As cars whiz back and forth on Egypt's Sahel road, carrying beachgoers to the pristine coastline in Hacienda or the laid-back rocky beachfront in Diplomacien, few take note of the small fish restaurants that dot the roadside. At these restaurants – which range for simple to seedy – you can pick your fish for a take-away seafood extravaganza or just stop in for lunch.

One such little fish place is Samakmak, a family restaurant by day and celebrity-filled cabaret by night, which has a stake not only in the north coast’s early evening, post-beach “lunch,” but also in its glitzy night scene.

Samakmak has quite a following, and in the past few years has gone from a guilty pleasure and a “boys' night out” haunt to a full-fledged north coast night spot visited by everyone from young Egyptian partiers to the cabaret's age-old regulars to friends of Zizi Salem, Samakmak’s owner and simultaneously the cabaret stage’s most popular show-woman.

As the clock strikes midnight and diners finish their fish feasts, sandy and drowsy from a day in the sun, a different breed of Samakmak clients trickle in – women in their fifties in strapless tops and sequins accompanied by men in white linen pants and open shirts, bottles of scotch wrapped in plastic bags, and a feeling of excitement.

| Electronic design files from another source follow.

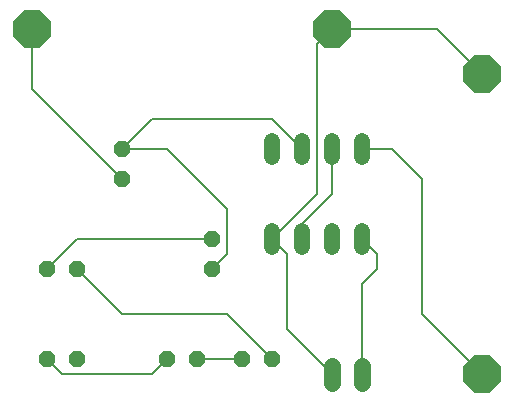
<source format=gbr>
G04 EAGLE Gerber RS-274X export*
G75*
%MOMM*%
%FSLAX34Y34*%
%LPD*%
%INTop Copper*%
%IPPOS*%
%AMOC8*
5,1,8,0,0,1.08239X$1,22.5*%
G01*
%ADD10P,3.409096X8X22.500000*%
%ADD11P,3.409096X8X112.500000*%
%ADD12C,1.320800*%
%ADD13P,1.429621X8X22.500000*%
%ADD14P,1.429621X8X112.500000*%
%ADD15C,1.422400*%
%ADD16C,0.152400*%


D10*
X38100Y342900D03*
X292100Y342900D03*
D11*
X419100Y50800D03*
X419100Y304800D03*
D12*
X241300Y171704D02*
X241300Y158496D01*
X266700Y158496D02*
X266700Y171704D01*
X266700Y234696D02*
X266700Y247904D01*
X241300Y247904D02*
X241300Y234696D01*
X292100Y171704D02*
X292100Y158496D01*
X317500Y158496D02*
X317500Y171704D01*
X292100Y234696D02*
X292100Y247904D01*
X317500Y247904D02*
X317500Y234696D01*
D13*
X50800Y139700D03*
X76200Y139700D03*
X50800Y63500D03*
X76200Y63500D03*
D14*
X114300Y215900D03*
X114300Y241300D03*
X190500Y139700D03*
X190500Y165100D03*
D13*
X215900Y63500D03*
X241300Y63500D03*
X152400Y63500D03*
X177800Y63500D03*
D15*
X292100Y57912D02*
X292100Y43688D01*
X317500Y43688D02*
X317500Y57912D01*
D16*
X215900Y63500D02*
X177800Y63500D01*
X292100Y342900D02*
X381000Y342900D01*
X419100Y304800D01*
X254000Y88900D02*
X292100Y50800D01*
X254000Y152400D02*
X241300Y165100D01*
X254000Y152400D02*
X254000Y88900D01*
X241300Y165100D02*
X279400Y203200D01*
X279400Y330200D02*
X292100Y342900D01*
X279400Y330200D02*
X279400Y203200D01*
X317500Y127000D02*
X317500Y50800D01*
X317500Y127000D02*
X330200Y139700D01*
X330200Y152400D01*
X317500Y165100D01*
X76200Y165100D02*
X50800Y139700D01*
X76200Y165100D02*
X190500Y165100D01*
X114300Y241300D02*
X139700Y266700D01*
X241300Y266700D01*
X266700Y241300D01*
X203200Y152400D02*
X190500Y139700D01*
X203200Y152400D02*
X203200Y190500D01*
X152400Y241300D01*
X114300Y241300D01*
X38100Y292100D02*
X38100Y342900D01*
X38100Y292100D02*
X114300Y215900D01*
X266700Y177800D02*
X266700Y165100D01*
X266700Y177800D02*
X292100Y203200D01*
X292100Y241300D01*
X63500Y50800D02*
X50800Y63500D01*
X139700Y50800D02*
X152400Y63500D01*
X139700Y50800D02*
X63500Y50800D01*
X203200Y101600D02*
X241300Y63500D01*
X114300Y101600D02*
X76200Y139700D01*
X114300Y101600D02*
X203200Y101600D01*
X368300Y101600D02*
X419100Y50800D01*
X368300Y101600D02*
X368300Y215900D01*
X342900Y241300D01*
X317500Y241300D01*
M02*

</source>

The team in the cabaret tent are still setting up at this time; tables stretch like sun rays away from the stage and are so close together that by 2 am, you can forget about leaving your seat. Tea light curtains line the walls of the tent and the stage is taken over by a small orchestra and chorus singers, tuning and practicing for the night's show.

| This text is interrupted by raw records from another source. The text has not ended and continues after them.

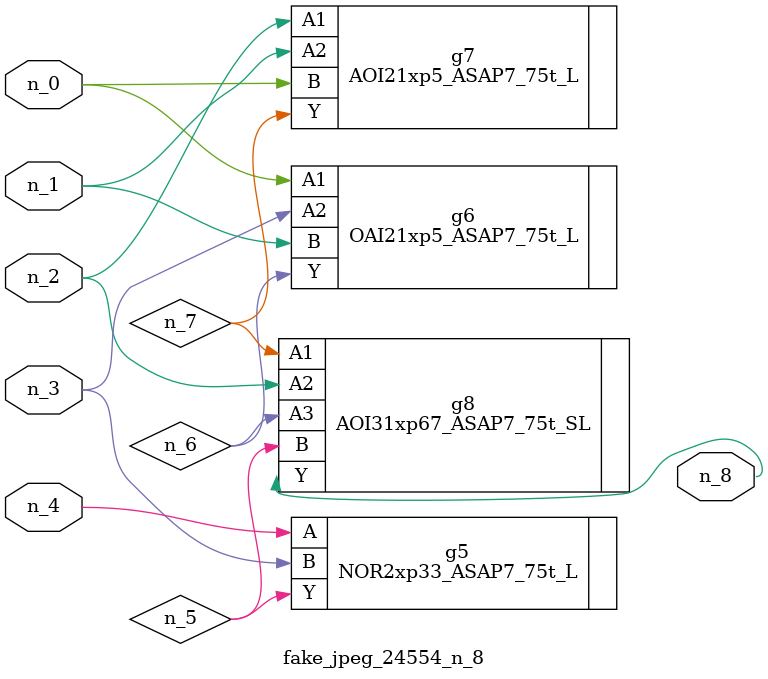
<source format=v>
module fake_jpeg_24554_n_8 (n_3, n_2, n_1, n_0, n_4, n_8);

input n_3;
input n_2;
input n_1;
input n_0;
input n_4;

output n_8;

wire n_6;
wire n_5;
wire n_7;

NOR2xp33_ASAP7_75t_L g5 ( 
.A(n_4),
.B(n_3),
.Y(n_5)
);

OAI21xp5_ASAP7_75t_L g6 ( 
.A1(n_0),
.A2(n_3),
.B(n_1),
.Y(n_6)
);

AOI21xp5_ASAP7_75t_L g7 ( 
.A1(n_2),
.A2(n_1),
.B(n_0),
.Y(n_7)
);

AOI31xp67_ASAP7_75t_SL g8 ( 
.A1(n_7),
.A2(n_2),
.A3(n_6),
.B(n_5),
.Y(n_8)
);


endmodule
</source>
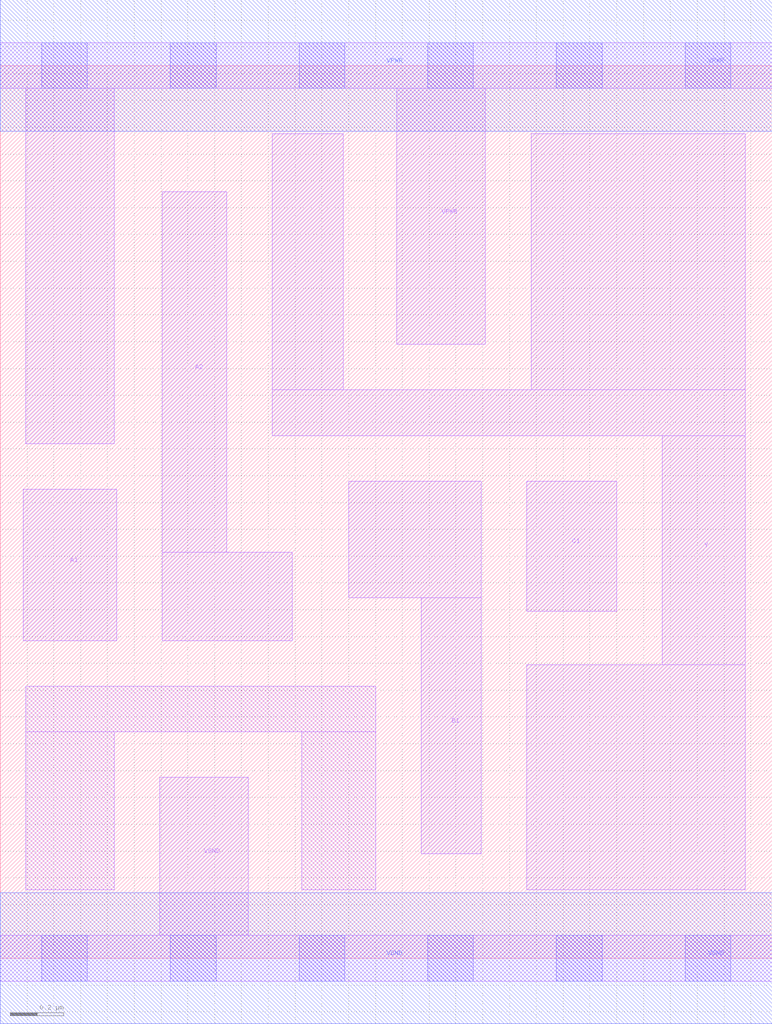
<source format=lef>
# Copyright 2020 The SkyWater PDK Authors
#
# Licensed under the Apache License, Version 2.0 (the "License");
# you may not use this file except in compliance with the License.
# You may obtain a copy of the License at
#
#     https://www.apache.org/licenses/LICENSE-2.0
#
# Unless required by applicable law or agreed to in writing, software
# distributed under the License is distributed on an "AS IS" BASIS,
# WITHOUT WARRANTIES OR CONDITIONS OF ANY KIND, either express or implied.
# See the License for the specific language governing permissions and
# limitations under the License.
#
# SPDX-License-Identifier: Apache-2.0

VERSION 5.7 ;
  NAMESCASESENSITIVE ON ;
  NOWIREEXTENSIONATPIN ON ;
  DIVIDERCHAR "/" ;
  BUSBITCHARS "[]" ;
UNITS
  DATABASE MICRONS 200 ;
END UNITS
MACRO sky130_fd_sc_lp__o211ai_1
  CLASS CORE ;
  SOURCE USER ;
  FOREIGN sky130_fd_sc_lp__o211ai_1 ;
  ORIGIN  0.000000  0.000000 ;
  SIZE  2.880000 BY  3.330000 ;
  SYMMETRY X Y R90 ;
  SITE unit ;
  PIN A1
    ANTENNAGATEAREA  0.315000 ;
    DIRECTION INPUT ;
    USE SIGNAL ;
    PORT
      LAYER li1 ;
        RECT 0.085000 1.185000 0.435000 1.750000 ;
    END
  END A1
  PIN A2
    ANTENNAGATEAREA  0.315000 ;
    DIRECTION INPUT ;
    USE SIGNAL ;
    PORT
      LAYER li1 ;
        RECT 0.605000 1.185000 1.090000 1.515000 ;
        RECT 0.605000 1.515000 0.845000 2.860000 ;
    END
  END A2
  PIN B1
    ANTENNAGATEAREA  0.315000 ;
    DIRECTION INPUT ;
    USE SIGNAL ;
    PORT
      LAYER li1 ;
        RECT 1.300000 1.345000 1.795000 1.780000 ;
        RECT 1.570000 0.390000 1.795000 1.345000 ;
    END
  END B1
  PIN C1
    ANTENNAGATEAREA  0.315000 ;
    DIRECTION INPUT ;
    USE SIGNAL ;
    PORT
      LAYER li1 ;
        RECT 1.965000 1.295000 2.300000 1.780000 ;
    END
  END C1
  PIN Y
    ANTENNADIFFAREA  1.761900 ;
    DIRECTION OUTPUT ;
    USE SIGNAL ;
    PORT
      LAYER li1 ;
        RECT 1.015000 1.950000 2.780000 2.120000 ;
        RECT 1.015000 2.120000 1.280000 3.075000 ;
        RECT 1.965000 0.255000 2.780000 1.095000 ;
        RECT 1.980000 2.120000 2.780000 3.075000 ;
        RECT 2.470000 1.095000 2.780000 1.950000 ;
    END
  END Y
  PIN VGND
    DIRECTION INOUT ;
    USE GROUND ;
    PORT
      LAYER li1 ;
        RECT 0.000000 -0.085000 2.880000 0.085000 ;
        RECT 0.595000  0.085000 0.925000 0.675000 ;
      LAYER mcon ;
        RECT 0.155000 -0.085000 0.325000 0.085000 ;
        RECT 0.635000 -0.085000 0.805000 0.085000 ;
        RECT 1.115000 -0.085000 1.285000 0.085000 ;
        RECT 1.595000 -0.085000 1.765000 0.085000 ;
        RECT 2.075000 -0.085000 2.245000 0.085000 ;
        RECT 2.555000 -0.085000 2.725000 0.085000 ;
      LAYER met1 ;
        RECT 0.000000 -0.245000 2.880000 0.245000 ;
    END
  END VGND
  PIN VPWR
    DIRECTION INOUT ;
    USE POWER ;
    PORT
      LAYER li1 ;
        RECT 0.000000 3.245000 2.880000 3.415000 ;
        RECT 0.095000 1.920000 0.425000 3.245000 ;
        RECT 1.480000 2.290000 1.810000 3.245000 ;
      LAYER mcon ;
        RECT 0.155000 3.245000 0.325000 3.415000 ;
        RECT 0.635000 3.245000 0.805000 3.415000 ;
        RECT 1.115000 3.245000 1.285000 3.415000 ;
        RECT 1.595000 3.245000 1.765000 3.415000 ;
        RECT 2.075000 3.245000 2.245000 3.415000 ;
        RECT 2.555000 3.245000 2.725000 3.415000 ;
      LAYER met1 ;
        RECT 0.000000 3.085000 2.880000 3.575000 ;
    END
  END VPWR
  OBS
    LAYER li1 ;
      RECT 0.095000 0.255000 0.425000 0.845000 ;
      RECT 0.095000 0.845000 1.400000 1.015000 ;
      RECT 1.125000 0.255000 1.400000 0.845000 ;
  END
END sky130_fd_sc_lp__o211ai_1

</source>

The dancing and singing at Samakmak starts around 12:30 or 1 am. The orchestra’s violinist begins and then Zizi comes out for a welcome dance. Zizi, a famous Alexandrian belly dancer, now dons the veil after not wearing it in her youth, but in pants and a shirt, she retains the magic and charisma of her old performing days. Zizi dances on stage with folk singer Adaweya.

“The Samakmak chain, with branches on the north coast, in Alexandria, and in Mohandiseen, was financed for Zizi by her husband,” says Samir, a regular at the restaurant’s cabaret. In any case, Zizi’s attachment to the venue is apparent, as she constantly bustles around telling people what to do and getting on stage sending her tahiyas (welcomes) to celebrities, singers, actors and directors in the crowd.

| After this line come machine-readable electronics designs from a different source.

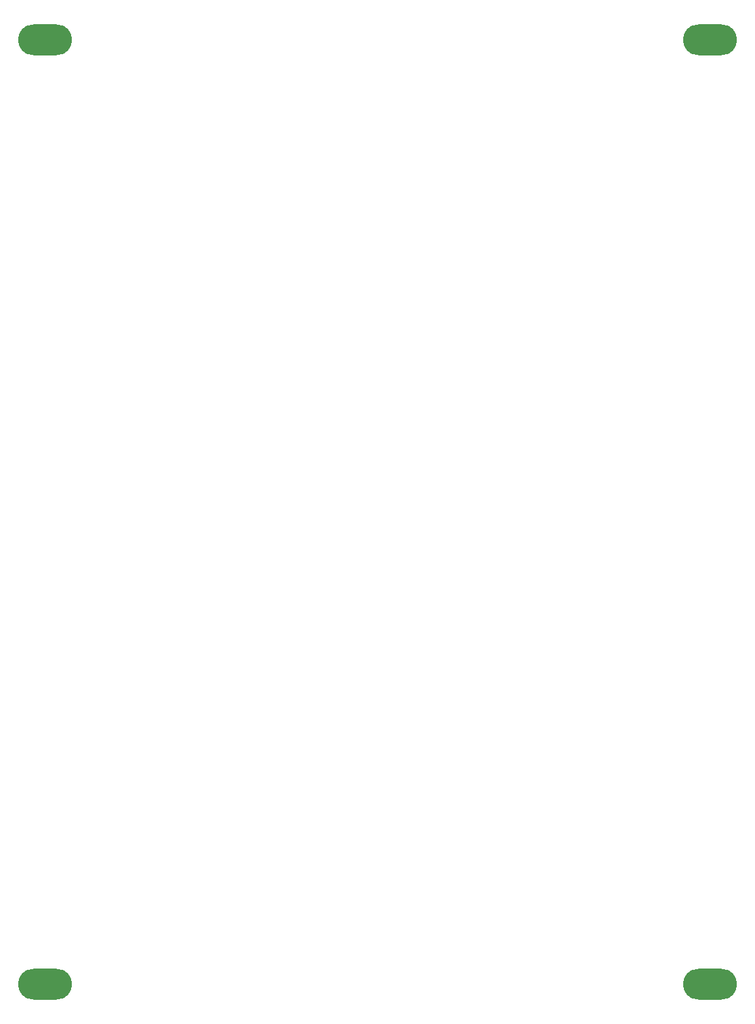
<source format=gts>
%TF.GenerationSoftware,KiCad,Pcbnew,(6.0.6-0)*%
%TF.CreationDate,2022-06-29T08:56:10+01:00*%
%TF.ProjectId,magnum-front-panel,6d61676e-756d-42d6-9672-6f6e742d7061,r03*%
%TF.SameCoordinates,Original*%
%TF.FileFunction,Soldermask,Top*%
%TF.FilePolarity,Negative*%
%FSLAX46Y46*%
G04 Gerber Fmt 4.6, Leading zero omitted, Abs format (unit mm)*
G04 Created by KiCad (PCBNEW (6.0.6-0)) date 2022-06-29 08:56:10*
%MOMM*%
%LPD*%
G01*
G04 APERTURE LIST*
%ADD10O,7.000000X4.000000*%
G04 APERTURE END LIST*
D10*
%TO.C,REF\u002A\u002A*%
X38500000Y-145500000D03*
%TD*%
%TO.C,REF\u002A\u002A*%
X124800000Y-145500000D03*
%TD*%
%TO.C,REF\u002A\u002A*%
X124800000Y-23000000D03*
%TD*%
%TO.C,REF\u002A\u002A*%
X38500000Y-23000000D03*
%TD*%
M02*

</source>
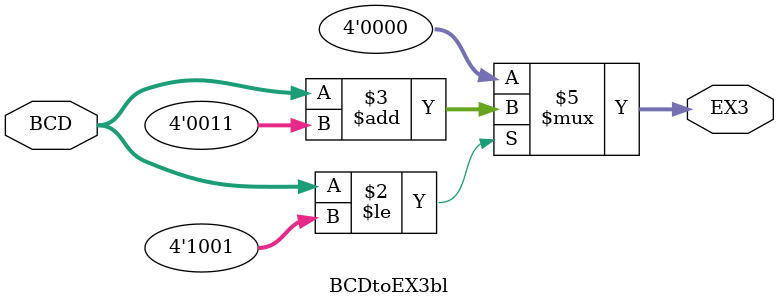
<source format=v>
module BCDtoEX3bl(BCD,EX3);
	output reg[3:0]EX3;
	input[3:0]BCD;
	always@(*) begin
		if (BCD<=4'b1001)
			EX3=BCD+4'B0011;
		else
			EX3=4'b0000;
end
endmodule

</source>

“I have to pass through here at least once a summer,” says Sarah, 28. “It’s the north coast’s best kept secret.”

Reserving at Samakmak requires stopping by the venue itself, located just across from the Long Beach compound on the Sahel road. The venue itself is a bit off-putting: the chairs and tables are dingy and the restaurant includes a main building for ordering fish and choosing from the fish display. Outside, the seating for the restaurant and cabaret is located next to a small mosque – seriously.

The cabaret’s entertainment lasts from 12-5:30 am – when Muslims break for dawn prayers – and has on occasion continued on after prayers are finished. Belly dancers from the crowd and hired by the venue dance numbers on stage and many singers take the microphone for a song or two throughout the night. Around 4 am, Zizi often takes the stage and dances while singing a selection of songs written specifically for her. Each song is heavily laden with sexual innuendo and the crowd sings along loudly through the choruses.

The minimum charge at Samakmak’s cabaret is LE120; this occasionally serves as an entrance fee. Bring your own alcohol, as Samakmak does not charge corkage and only serves soft drinks and beer. Needless to say, the fish is pretty tasty as well – the seafood pasta and the fried calamari are highlights – but when the place gets rowdy, you will have to keep after the waiters to actually get served.